Pour les citoyens européens, le nouveau Traité constitutionnel doit, avant tout, assurer la sauvegarde de leurs droits fondamentaux et des droits de l'homme. Il est impératif que les relations de l'Union européenne avec les conventions internationales de droits de l'homme et le statut juridique de la Charte des Droits fondamentaux de l'Union européenne soient clarifiés.

La meilleure façon d'y parvenir serait de donner la possibilité à l'Union européenne d'adhérer aux conventions internationales des droits de l'homme, y compris la Convention européenne des Droits de l'Homme, et de rendre la Charte des Droits fondamentaux de l'Union européenne contraignante partout où le droit communautaire est appliqué.

▸ **Travail à faire**
[A] D'après le texte source, que doit assurer avant tout le nouveau Traité constitutionnel pour les citoyens européens ?
[B] Expliquez, à partir du texte source, pourquoi il est proposé de permettre à l'Union européenne d'adhérer aux conventions internationales des droits de l'homme et de rendre la Charte des Droits fondamentaux contraignante.

▸ **Données présentées**

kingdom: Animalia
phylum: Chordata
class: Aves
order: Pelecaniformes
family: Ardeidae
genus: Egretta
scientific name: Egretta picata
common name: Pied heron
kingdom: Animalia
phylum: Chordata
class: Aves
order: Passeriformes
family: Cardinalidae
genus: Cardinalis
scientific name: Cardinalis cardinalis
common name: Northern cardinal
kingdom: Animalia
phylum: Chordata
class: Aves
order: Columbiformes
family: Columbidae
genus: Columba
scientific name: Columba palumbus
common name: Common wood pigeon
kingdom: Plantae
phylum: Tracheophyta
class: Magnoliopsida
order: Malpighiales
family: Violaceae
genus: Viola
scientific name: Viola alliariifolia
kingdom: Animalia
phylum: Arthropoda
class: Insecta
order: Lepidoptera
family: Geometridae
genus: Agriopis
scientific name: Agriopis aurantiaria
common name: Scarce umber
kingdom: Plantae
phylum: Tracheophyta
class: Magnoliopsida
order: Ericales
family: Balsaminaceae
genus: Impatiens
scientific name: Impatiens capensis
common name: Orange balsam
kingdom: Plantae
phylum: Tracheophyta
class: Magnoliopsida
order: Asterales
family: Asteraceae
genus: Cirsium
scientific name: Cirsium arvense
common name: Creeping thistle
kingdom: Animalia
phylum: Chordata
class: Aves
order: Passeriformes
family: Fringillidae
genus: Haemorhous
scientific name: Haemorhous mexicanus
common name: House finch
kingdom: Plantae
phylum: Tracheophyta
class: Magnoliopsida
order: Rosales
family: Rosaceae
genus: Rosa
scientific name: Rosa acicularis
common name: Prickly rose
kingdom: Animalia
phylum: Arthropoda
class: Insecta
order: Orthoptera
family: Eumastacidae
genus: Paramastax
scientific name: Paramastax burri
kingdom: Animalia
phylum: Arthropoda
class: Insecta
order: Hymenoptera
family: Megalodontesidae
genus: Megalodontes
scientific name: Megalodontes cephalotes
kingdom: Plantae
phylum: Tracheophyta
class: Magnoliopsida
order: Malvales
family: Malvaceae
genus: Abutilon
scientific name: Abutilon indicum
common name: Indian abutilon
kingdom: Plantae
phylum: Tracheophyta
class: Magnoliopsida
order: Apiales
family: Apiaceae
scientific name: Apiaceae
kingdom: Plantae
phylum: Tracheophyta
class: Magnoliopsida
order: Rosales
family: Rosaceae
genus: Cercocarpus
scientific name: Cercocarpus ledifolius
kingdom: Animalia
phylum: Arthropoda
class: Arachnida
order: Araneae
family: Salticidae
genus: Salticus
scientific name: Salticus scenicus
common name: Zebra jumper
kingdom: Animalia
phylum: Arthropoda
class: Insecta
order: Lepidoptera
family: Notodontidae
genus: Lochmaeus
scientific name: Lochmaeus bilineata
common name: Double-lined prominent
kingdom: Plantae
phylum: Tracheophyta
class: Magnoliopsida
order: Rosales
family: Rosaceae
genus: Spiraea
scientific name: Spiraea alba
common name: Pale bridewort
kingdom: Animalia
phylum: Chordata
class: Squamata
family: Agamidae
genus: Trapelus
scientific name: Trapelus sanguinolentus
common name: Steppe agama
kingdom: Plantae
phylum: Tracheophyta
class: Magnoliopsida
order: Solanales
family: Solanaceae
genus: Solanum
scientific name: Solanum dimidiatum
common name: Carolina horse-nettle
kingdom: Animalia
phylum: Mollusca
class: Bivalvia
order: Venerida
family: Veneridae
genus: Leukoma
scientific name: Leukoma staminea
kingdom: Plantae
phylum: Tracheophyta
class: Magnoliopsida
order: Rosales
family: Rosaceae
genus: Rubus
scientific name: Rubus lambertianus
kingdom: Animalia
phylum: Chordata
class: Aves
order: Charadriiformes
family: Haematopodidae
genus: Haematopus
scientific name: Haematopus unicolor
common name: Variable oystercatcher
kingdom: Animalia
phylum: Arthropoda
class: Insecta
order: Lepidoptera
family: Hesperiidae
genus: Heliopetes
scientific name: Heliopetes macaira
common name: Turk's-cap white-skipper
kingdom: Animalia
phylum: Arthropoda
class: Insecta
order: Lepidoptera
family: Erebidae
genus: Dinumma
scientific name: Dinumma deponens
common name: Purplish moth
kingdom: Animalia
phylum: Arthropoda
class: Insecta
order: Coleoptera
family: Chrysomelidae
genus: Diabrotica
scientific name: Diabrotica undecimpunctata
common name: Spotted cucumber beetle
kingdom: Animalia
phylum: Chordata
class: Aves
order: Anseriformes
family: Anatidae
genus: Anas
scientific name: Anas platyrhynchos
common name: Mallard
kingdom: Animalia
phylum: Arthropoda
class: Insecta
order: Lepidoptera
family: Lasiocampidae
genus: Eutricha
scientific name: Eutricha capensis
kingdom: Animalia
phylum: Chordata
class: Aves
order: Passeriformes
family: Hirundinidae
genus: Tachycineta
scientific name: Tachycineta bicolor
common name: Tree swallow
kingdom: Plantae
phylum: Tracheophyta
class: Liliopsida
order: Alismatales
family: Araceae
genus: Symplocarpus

▸ **Corrigé**
[A] La sauvegarde de leurs droits fondamentaux et des droits de l'homme.

[B] Ces mesures sont présentées comme la meilleure façon de clarifier les relations de l'Union européenne avec les conventions internationales de droits de l'homme et le statut juridique de la Charte. Le texte juge cette clarification impérative.